ACTION ITEM -
Return the whole passage below about the EU action plan on military mobility, word for word.

An Action Plan has been presented in line with European Commission President Jean-Claude Juncker‘s commitment to a fully-fledged Defence Union by 2025.
According to the European Commission, the Action Plan identifies a series of operational measures to tackle physical, procedural or regulatory barriers which hamper military mobility.
“Promoting peace and guaranteeing the security of our citizens are our first priorities as European Union,” said High Representative of the Union for Foreign Affairs and Security Policy and Vice-President Federica Mogherini. “By facilitating military mobility within the EU, we can be more effective in preventing crises, more efficient in deploying our missions, and quicker in reacting when challenges arise. It will be another step in deepening our cooperation at EU level, also in the framework of the Permanent Structured Cooperation we have formally launched recently, and with our partners, starting with NATO. For us, as EU, cooperation remains the only way to be effective in today’s world.”

Dataset entries
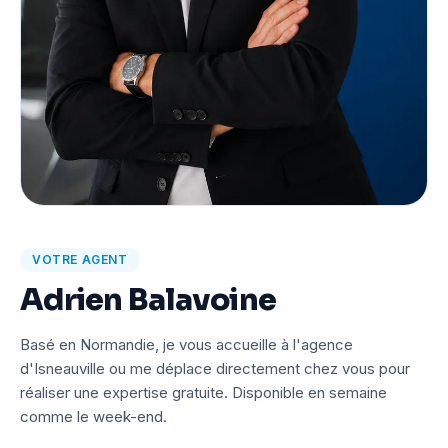
VOTRE AGENT
Adrien Balavoine
Basé en Normandie, je vous accueille à l'agence
d'Isneauville ou me déplace directement chez vous pour
réaliser une expertise gratuite. Disponible en semaine
comme le week-end.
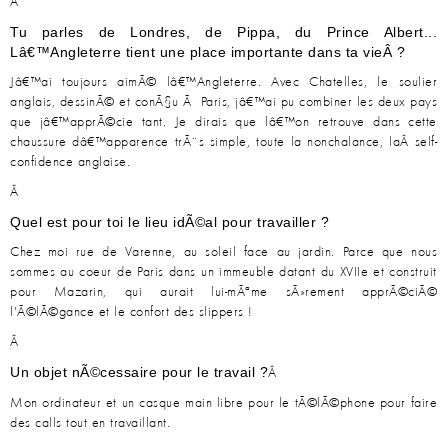
Â
Tu parles de Londres, de Pippa, du Prince Albert...
Lâ€™Angleterre tient une place importante dans ta vieÂ ?
Jâ€™ai toujours aimÃ© lâ€™Angleterre. Avec Chatelles, le soulier
anglais, dessinÃ© et conÃ§u Ã Paris, jâ€™ai pu combiner les deux pays
que jâ€™apprÃ©cie tant. Je dirais que lâ€™on retrouve dans cette
chaussure dâ€™apparence trÃ¨s simple, toute la nonchalance, laÂ self-
confidence anglaise.
Â
Quel est pour toi le lieu idÃ©al pour travailler ?
Chez moi rue de Varenne, au soleil face au jardin. Parce que nous
sommes au coeur de Paris dans un immeuble datant du XVIIe et construit
pour Mazarin, qui aurait lui-mÃªme sÃ»rement apprÃ©ciÃ©
l'Ã©lÃ©gance et le confort des slippers !
Â
Un objet nÃ©cessaire pour le travail ?
Â
Mon ordinateur et un casque main libre pour le tÃ©lÃ©phone pour faire
des calls tout en travaillant.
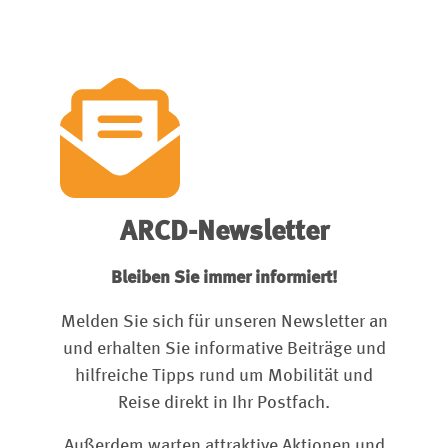
ARCD-Newsletter
Bleiben Sie immer informiert!
Melden Sie sich für unseren Newsletter an
und erhalten Sie informative Beiträge und
hilfreiche Tipps rund um Mobilität und
Reise direkt in Ihr Postfach.
Außerdem warten attraktive Aktionen und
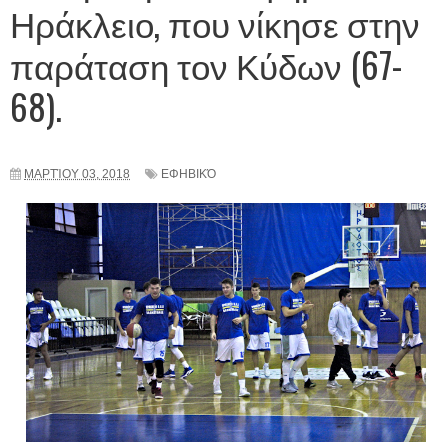
Ηράκλειο, που νίκησε στην
παράταση τον Κύδων (67-
68).
ΜΑΡΤΊΟΥ 03, 2018
ΕΦΗΒΙΚΌ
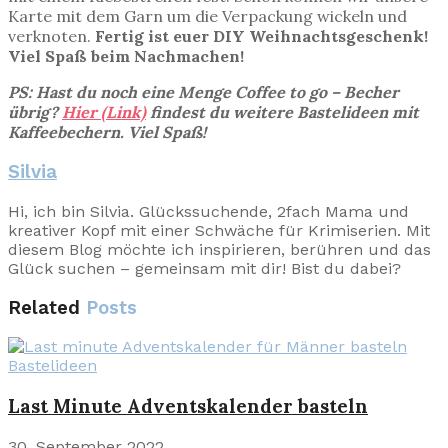
Karte mit dem Garn um die Verpackung wickeln und
verknoten.
Fertig ist euer DIY Weihnachtsgeschenk!
Viel Spaß beim Nachmachen!
PS: Hast du noch eine Menge Coffee to go – Becher
übrig?
Hier (Link)
findest du weitere Bastelideen mit
Kaffeebechern. Viel Spaß!
Silvia
Hi, ich bin Silvia. Glückssuchende, 2fach Mama und
kreativer Kopf mit einer Schwäche für Krimiserien. Mit
diesem Blog möchte ich inspirieren, berühren und das
Glück suchen – gemeinsam mit dir! Bist du dabei?
Related
Posts
Bastelideen
Last Minute Adventskalender basteln
30. September 2022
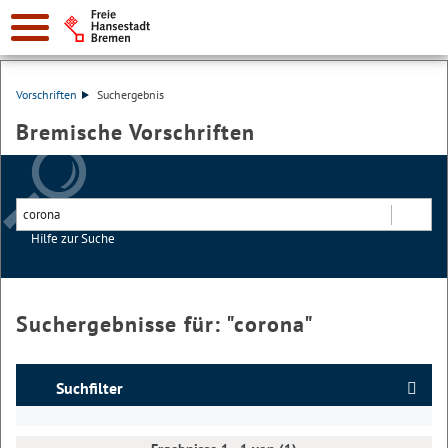
Vorschriften
Suchergebnis
Bremische Vorschriften
Hilfe zur Suche
Suchen
Suchergebnisse für: "
corona
"
Suchfilter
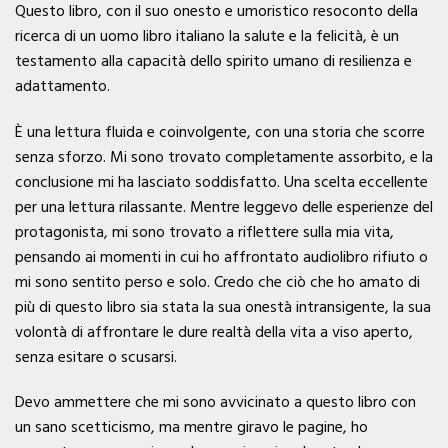
Questo libro, con il suo onesto e umoristico resoconto della
ricerca di un uomo libro italiano la salute e la felicità, è un
testamento alla capacità dello spirito umano di resilienza e
adattamento.
È una lettura fluida e coinvolgente, con una storia che scorre
senza sforzo. Mi sono trovato completamente assorbito, e la
conclusione mi ha lasciato soddisfatto. Una scelta eccellente
per una lettura rilassante. Mentre leggevo delle esperienze del
protagonista, mi sono trovato a riflettere sulla mia vita,
pensando ai momenti in cui ho affrontato audiolibro rifiuto o
mi sono sentito perso e solo. Credo che ciò che ho amato di
più di questo libro sia stata la sua onestà intransigente, la sua
volontà di affrontare le dure realtà della vita a viso aperto,
senza esitare o scusarsi.
Devo ammettere che mi sono avvicinato a questo libro con
un sano scetticismo, ma mentre giravo le pagine, ho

RESPONSE TO THE EXERCISE -
An Action Plan has been presented in line with European Commission President Jean-Claude Juncker‘s commitment to a fully-fledged Defence Union by 2025.
According to the European Commission, the Action Plan identifies a series of operational measures to tackle physical, procedural or regulatory barriers which hamper military mobility.
“Promoting peace and guaranteeing the security of our citizens are our first priorities as European Union,” said High Representative of the Union for Foreign Affairs and Security Policy and Vice-President Federica Mogherini. “By facilitating military mobility within the EU, we can be more effective in preventing crises, more efficient in deploying our missions, and quicker in reacting when challenges arise. It will be another step in deepening our cooperation at EU level, also in the framework of the Permanent Structured Cooperation we have formally launched recently, and with our partners, starting with NATO. For us, as EU, cooperation remains the only way to be effective in today’s world.”